Ci sono diverse sostanze zuccherine, non tutte ugualmente stucchevoli.
C’è la melassa come ci sono gli sciroppi, il miele, lo zucchero, i dolcificanti artificiali, le saccarine… Tutta roba che detestiamo. Ma il finale dolce di un mojito, quello ci va. Zuccherino in fondo ma sostenuto dal corpo del ruhm. Questo va bene.
Insomma, avete capito che si tratta di un film zuccheroso e di una storia edificante e sentimentale, ma girato con mano ferma e attenta a non degenerare.
La storia è vera e si svolge in accurato costume vittoriano.
Nel 1857 al professor James Murray, filologo britannico, venne affidato l’incarico di redigere l’ Oxford English Dictionary, a cui tutti i letterati del Regno Unito avrebbero potuto liberamente partecipare.
Uno dei collaboratori principali sarà il dottor W.C Minor, medico militare reduce della Guerra di Secessione, condannato alla redenzione in uno dei manicomi londinesi più temuti, per aver assassinato un passante.
Tra Murray e Minor nasce un’amicizia cementata dall’amore per le parole, mentre tra Minor e la vedova dell’uomo ucciso nasce un amore impossibile e disperato.

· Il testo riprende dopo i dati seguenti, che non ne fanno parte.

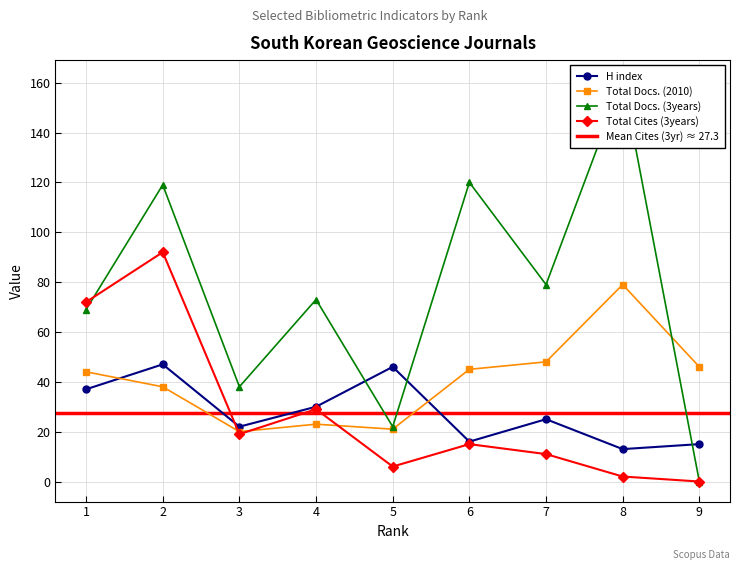

How many interior local peaks does the H index series have?

3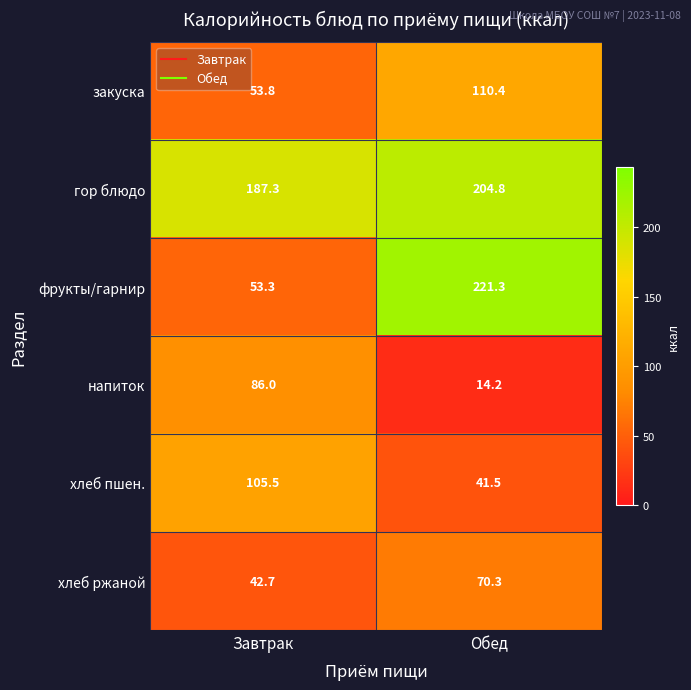

At which category does the chart reach its minimum across all series?

Обед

Mano ferma, abbiamo detto, ma anche visionaria, attenta a fare funzionare la storia al di là della verosimiglianza (il manicomio è una specie di hotel dove si entra ed esce ad ogni ora del giorno e della notte), attenta a coltivare il sentimentalismo fin dove è umanamente possibile accettarlo (la vedova innamorata, una mina vagante nella trama ma fortunosamente inesplosa) e attenta a riempire gli occhi e il cuore (la vastità dell’impresa è tale da suscitare meraviglia e ammirazione).
A noi sono rimaste particolarmente care quelle parti nelle quali il professore decidere di ricorrere alla collaborazione spontanea del pubblico. Alla fin fine l’Oxford Dictionary è il risultato di milioni di bigliettini inviati da tutte le parti del mondo da persone che hanno il piacere di collaborare alla stesura dell’opera, una specie di ordine spontaneo di cui nessuno all’inizio aveva il progetto.